Beneath The Skin

The saga of the UglyRipe brand tomato, grown and marketed by Procacci Bros., is a simple story with big implications for the structure of the produce industry.

UglyRipe is a brand of tomato bred not for looks but for taste. In developing such a tomato and effectively marketing it, Procacci Bros. has legitimate claim to the appreciation of the produce trade. After all, there is scarcely a study or analyst who has not criticized the industry for breeding for yield, easy and effective transport and cosmetic appeal while neglecting taste.

The significance of this cannot be overstated. The industry has contributed millions of dollars to the 5 A Day program with the goal of increasing consumption. The National Cancer Institute has anted up even more. Yet we expect too much if we expect promotion programs to boost sales of products that consumers don’t find delicious.

Florida gassed-green round tomatoes are a big industry whose success matters to the produce trade. Yet gassed-green tomatoes are consistently identified as lacking flavor. The UglyRipe controversy points out that our industry institutions are not capable of dealing with a new age of proprietary produce.

Pursuant to a Federal Marketing Order, the Florida Tomato Committee — which has conducted many excellent marketing campaigns for its growers — restricts tomato volume shipped out of state by requiring at least 90 percent of tomatoes grown in the regulated areas within Florida and shipped out of state be at least a Number 2 grade. Since tomatoes don’t typically yield 90 percent Number 2, the requirement reduces supply to out-of-state buyers. Put another way, it raises prices for trade buyers and consumers outside of Florida.
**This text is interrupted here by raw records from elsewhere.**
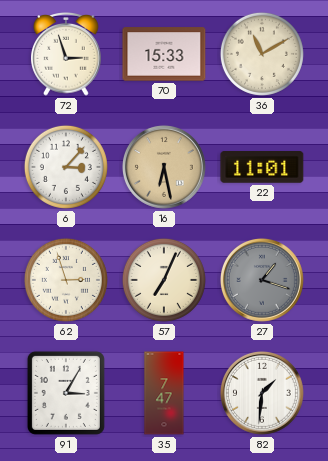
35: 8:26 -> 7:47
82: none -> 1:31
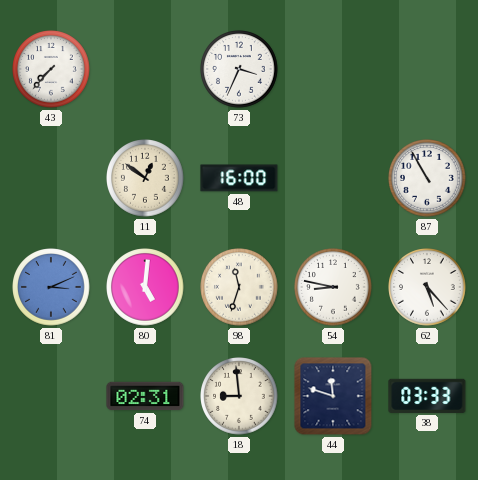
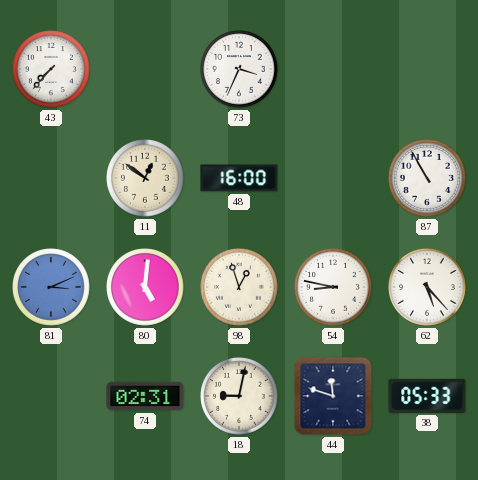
98: 11:33 -> 12:57
18: 8:59 -> 9:02
38: 03:33 -> 05:33
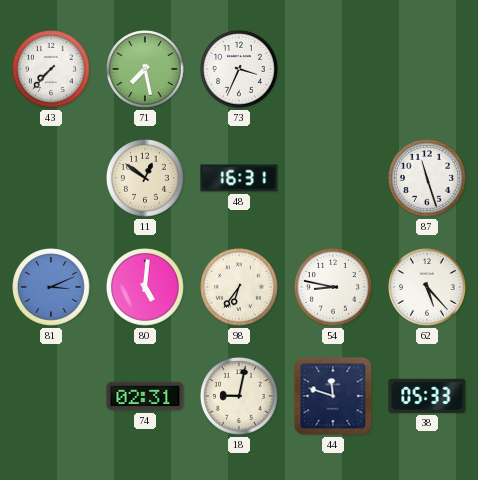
71: none -> 7:28
48: 16:00 -> 16:31
87: 10:55 -> 11:27
98: 12:57 -> 6:36
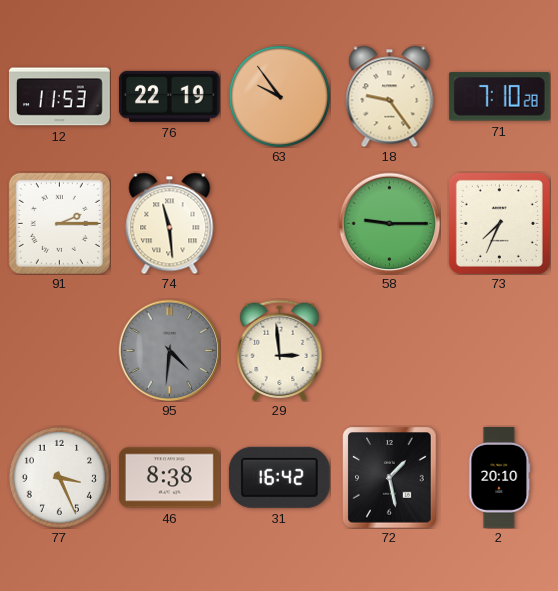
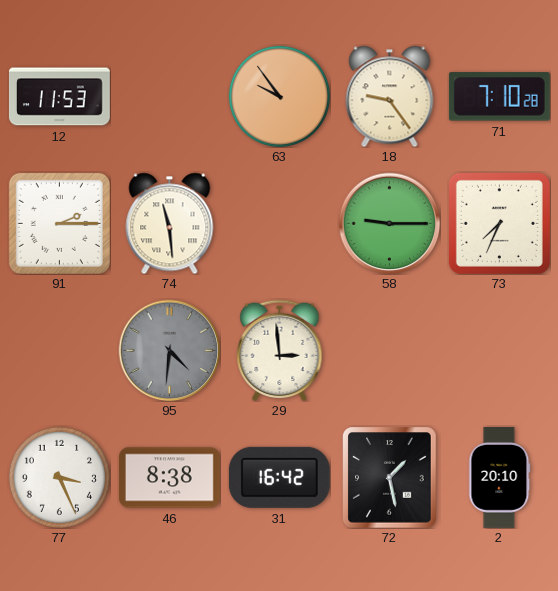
76: 22:19 -> none
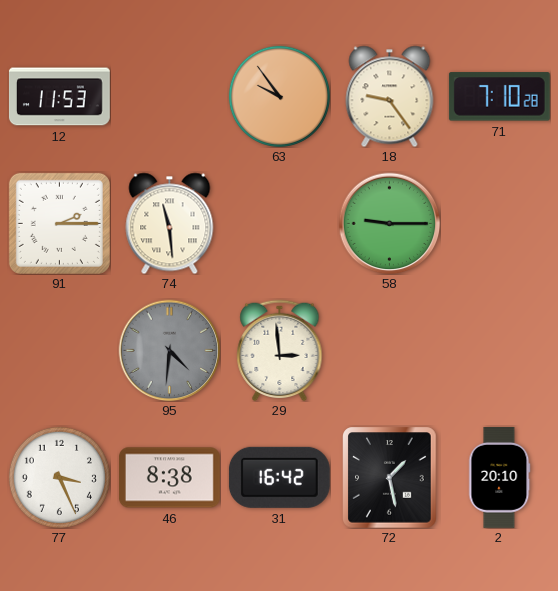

A less obvious but just as significant consequence is to focus development on varieties that will yield higher percentages of tomatoes capable of out-of-state shipping.

When the UglyRipe was developed, Procacci was granted a three-year exemption. Procacci could ship all the UglyRipes it raised. When the exemption expired, the committee refused to extend it, noting that during the three-year period, about 70 percent of UglyRipe tomatoes met Number 2 or better. Procacci could continue shipping by simply discarding 20 percent of the tomatoes and thus meet the 90 percent rule.

There are a lot of problems with this. For one thing, Procacci claims it only reached 70 percent by already grading out a lot of tomatoes, and it would be uneconomic to reach the 90 percent standard. Beyond that is the question of why top quality UglyRipe tomatoes should be classified as Number 2s.

A look at the UglyRipe makes it clear that the notion of cosmetic standards — the only criteria for grading tomatoes — is inapplicable to the UglyRipe. A top quality UglyRipe, one that should be classified a Number 1 UglyRipe, is doomed to grade, at best, as a Number 2 round tomato. This is no more sensible than it would be to demand Roma tomatoes meet that standard.

This is obvious to every retailer I’ve spoken to, so why doesn’t the Florida Tomato Committee accept that UglyRipe tomatoes are distinct from gassed-green round tomatoes and give them an exemption such as Roma tomatoes and cherry tomatoes have?

Here is where we see the current system breaking down. It is important to remember that every vote on the Florida Tomato Committee is held by a tomato grower; there are no representatives of consumers, retailers or any other group that may have a stake in the availability of fresh tomatoes from Florida.

The way the denial on an extension of the exemption from the 90 percent rule came down gives credence to the idea that competitive dynamics were not being ignored. By the time the denial was issued, Procacci had planted for the following season. If this were just a technical assessment of the rules made by a disinterested body, surely they would have given an exemption for anything already in the ground.

When the Marketing Order system was developed, the perception was that it would enable a lot of small farmers growing identical product to act collectively for the good of the industry, without having to consolidate. It was a noble attempt to help the small farmer.

Yet, even if one felt that helping growers obtain higher prices was a worthy objective, the UglyRipe situation points out that the status quo of having growers regulate the industry is increasingly untenable.

The UglyRipe happens to be an heirloom variety that has been crossed a couple of times. But it is sufficiently different from conventional tomatoes to pose a competitive threat to those who don’t have access to the seed. That is at the root of this dispute.

But the UglyRipe is closer to the beginning than the end of proprietary produce. Next year someone else will have some other variety and soon we will have all kinds of genetically modified varieties, many proprietary to a particular shipper.

The real lesson here is that the Florida Tomato Committee has accepted a role as a protector of the profits of gassed-green round tomatoes. The UglyRipe story, however it pans out, is the beginning of the end for the political support of such a purpose. If these organizations are to continue, they will have to reorient themselves as agents for the consumer.

Right now the Vidalia onion industry is studying pyruvic acid levels and its use as a taste marker in sweet onions. The Florida Department of Citrus has restricted shipments based on brix levels. This means that the use of cosmetic standards as a convenient means of volume control are nearing an end. It is a sea change in the trade.